On arrival on Platform 6, I found myself embraced by the Austrian Ambassador and welcomed by Tobias, a young, vibrant Austrian man who had come along with the Ambassador. Tobias stayed for the ride and his conversation during the day made me aware of a new compassion and awareness in someone young and hopeful which we don't often come across in a world that all too often seems ferocious and unlistening.
I was uplifted by the extraordinary welcome in Harwich for all the Kindertransport survivors who had had the courage to make this journey. The entire occasion was extremely moving: the children’s applause as we got off the train, the warm welcoming speeches, the individual posies for all the Kinder, the special tour of Harwich on the old red bus with its vintage seating - great stuff! It was wonderful to see sea and be transported so expertly and in such style to surprise places.
The service at St Nicholas Church was very moving and what a beautiful thought to show us in the wonderful atmosphere of the Electric Palace Cinema old Pathé clips of newsreels of the Kinder’s arrival in England. It rather reminded me of the Saturday morning pics of my youth. I was very moved to have Kinder sitting next to me right there and very touched to spot Tobias struggling with a battered umbrella when the rains came to cover Harry, one of the Kinder, as they sought refuge during the break. Some of us stumbled in the rain towards an elegant hotel which served up a lovely menu. It was good to talk, just as it was good to have a day alone for reflection and for loving, if painful, memory.
The inclusion of the children of today as part of an experience of this kind is inspirational and it’s good to know that their own endeavours will go towards helping other refugee children. Many thanks to the AJR for all their original thought and work in this."

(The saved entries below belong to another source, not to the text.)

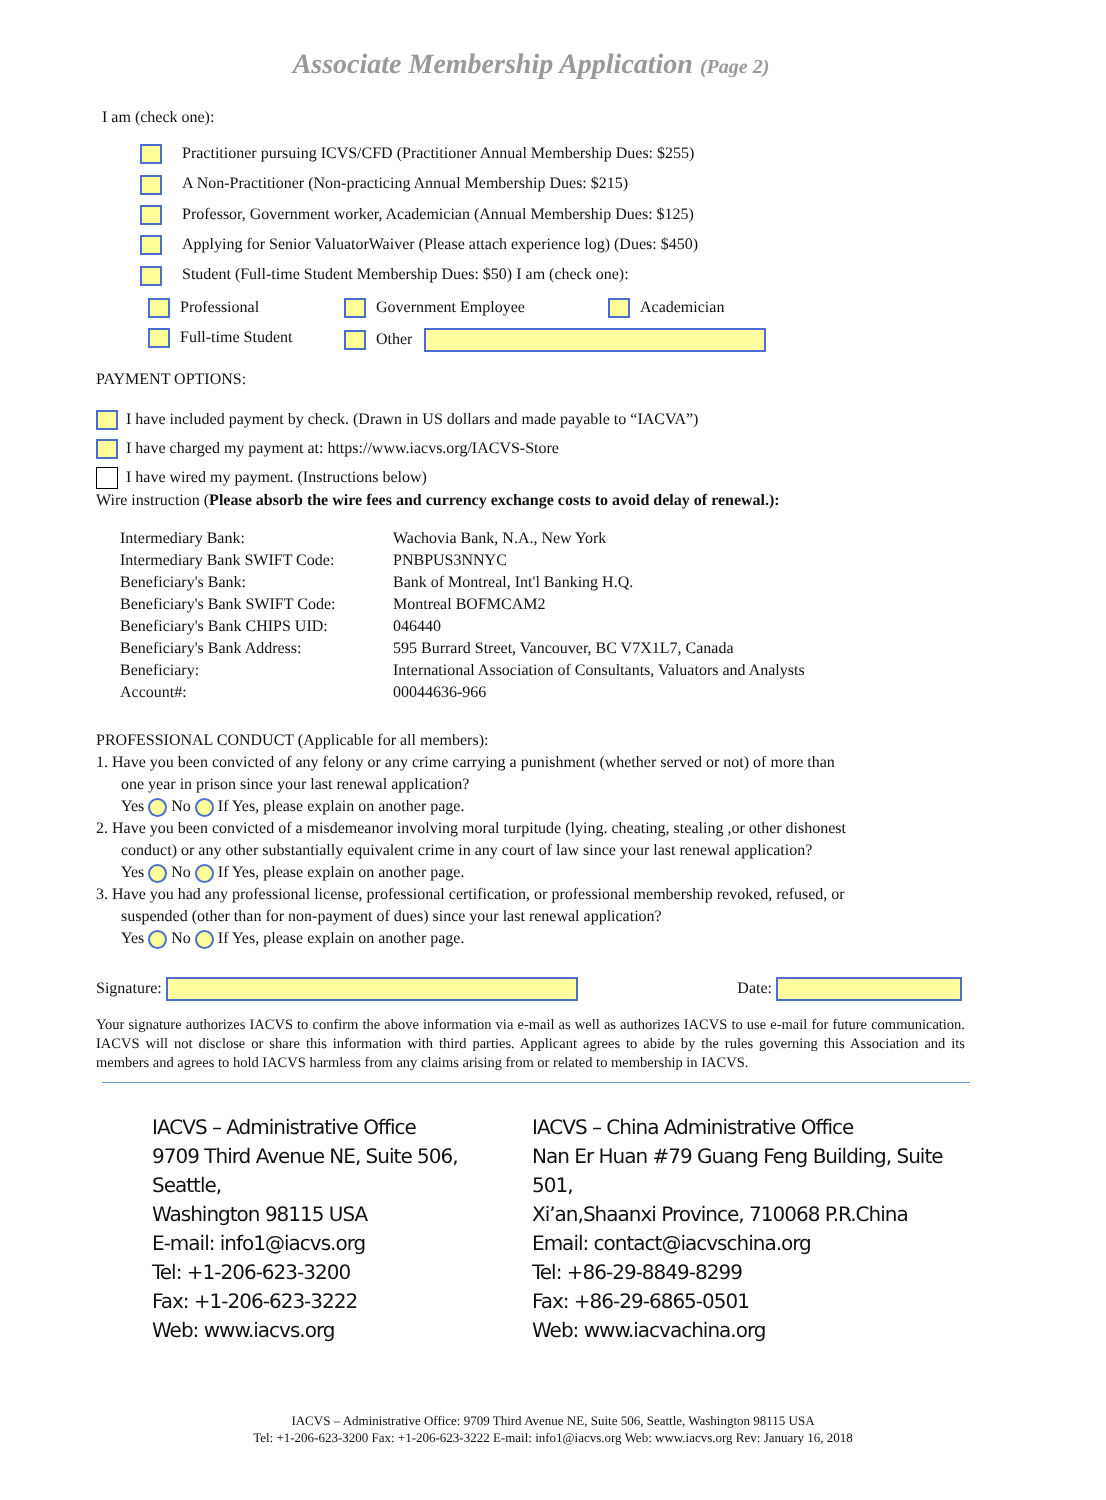Associate Membership Application (Page 2)
I am (check one):
Practitioner pursuing ICVS/CFD (Practitioner Annual Membership Dues: $255)
A Non-Practitioner (Non-practicing Annual Membership Dues: $215)
Professor, Government worker, Academician (Annual Membership Dues: $125)
Applying for Senior ValuatorWaiver (Please attach experience log) (Dues: $450)
Student (Full-time Student Membership Dues: $50) I am (check one):
Professional
Government Employee
Academician
Full-time Student
Other
PAYMENT OPTIONS:
I have included payment by check. (Drawn in US dollars and made payable to “IACVA”)
I have charged my payment at: https://www.iacvs.org/IACVS-Store
I have wired my payment. (Instructions below)
Wire instruction (Please absorb the wire fees and currency exchange costs to avoid delay of renewal.):
| Intermediary Bank: | Wachovia Bank, N.A., New York |
| Intermediary Bank SWIFT Code: | PNBPUS3NNYC |
| Beneficiary's Bank: | Bank of Montreal, Int'l Banking H.Q. |
| Beneficiary's Bank SWIFT Code: | Montreal BOFMCAM2 |
| Beneficiary's Bank CHIPS UID: | 046440 |
| Beneficiary's Bank Address: | 595 Burrard Street, Vancouver, BC V7X1L7, Canada |
| Beneficiary: | International Association of Consultants, Valuators and Analysts |
| Account#: | 00044636-966 |
PROFESSIONAL CONDUCT (Applicable for all members):
1. Have you been convicted of any felony or any crime carrying a punishment (whether served or not) of more than
one year in prison since your last renewal application?
Yes No If Yes, please explain on another page.
2. Have you been convicted of a misdemeanor involving moral turpitude (lying. cheating, stealing ,or other dishonest
conduct) or any other substantially equivalent crime in any court of law since your last renewal application?
Yes No If Yes, please explain on another page.
3. Have you had any professional license, professional certification, or professional membership revoked, refused, or
suspended (other than for non-payment of dues) since your last renewal application?
Yes No If Yes, please explain on another page.
Signature: Date:
Your signature authorizes IACVS to confirm the above information via e-mail as well as authorizes IACVS to use e-mail for future communication. IACVS will not disclose or share this information with third parties. Applicant agrees to abide by the rules governing this Association and its members and agrees to hold IACVS harmless from any claims arising from or related to membership in IACVS.
IACVS – Administrative Office
9709 Third Avenue NE, Suite 506, Seattle,
Washington 98115 USA
E-mail: info1@iacvs.org
Tel: +1-206-623-3200
Fax: +1-206-623-3222
Web: www.iacvs.org
IACVS – China Administrative Office
Nan Er Huan #79 Guang Feng Building, Suite 501,
Xi’an,Shaanxi Province, 710068 P.R.China
Email: contact@iacvschina.org
Tel: +86-29-8849-8299
Fax: +86-29-6865-0501
Web: www.iacvachina.org
IACVS – Administrative Office: 9709 Third Avenue NE, Suite 506, Seattle, Washington 98115 USA
Tel: +1-206-623-3200 Fax: +1-206-623-3222 E-mail: info1@iacvs.org Web: www.iacvs.org Rev: January 16, 2018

Yvonne Klemperer, 2nd Generation participant
"I wanted to thank AJR staff for their help with the day trip to Harwich, in facilitating contact with the Kinder, encouraging and supporting the day. I was really impressed with Board of Deputies’ President Jonathan Arkush: nobody could have expressed better my feelings about the need to learn from Europe’s painful history and to apply those lessons to our world today, both in extending compassion to victims of the current refugee crisis and in the constant need to guard against all kinds of prejudice and intolerance. Through education of our younger generation we may hope to avoid repeating the mistakes of the past and leave a better world for our own children.
I was rather nervous about inviting people who are Jewish - or at least highly likely to be Jewish - to a Christian church. I’m not particularly religious myself but it seems to have been well received as appropriate to give thanks in a house of God, there being no synagogue in Harwich of course.
It’s still something of a work in progress due to the schools being preoccupied with SATs and Ofsted reports, but we hope to raise between £20k and £40k for child refugee causes relating to the current crisis and thereby not only teach the next generation about the history of the Kindertransport but also make a positive difference to those less fortunate than ourselves.
I’m not quite sure what will come next but I don’t think this will be the end of it. There is much to be learnt from the story of the Kindertransport."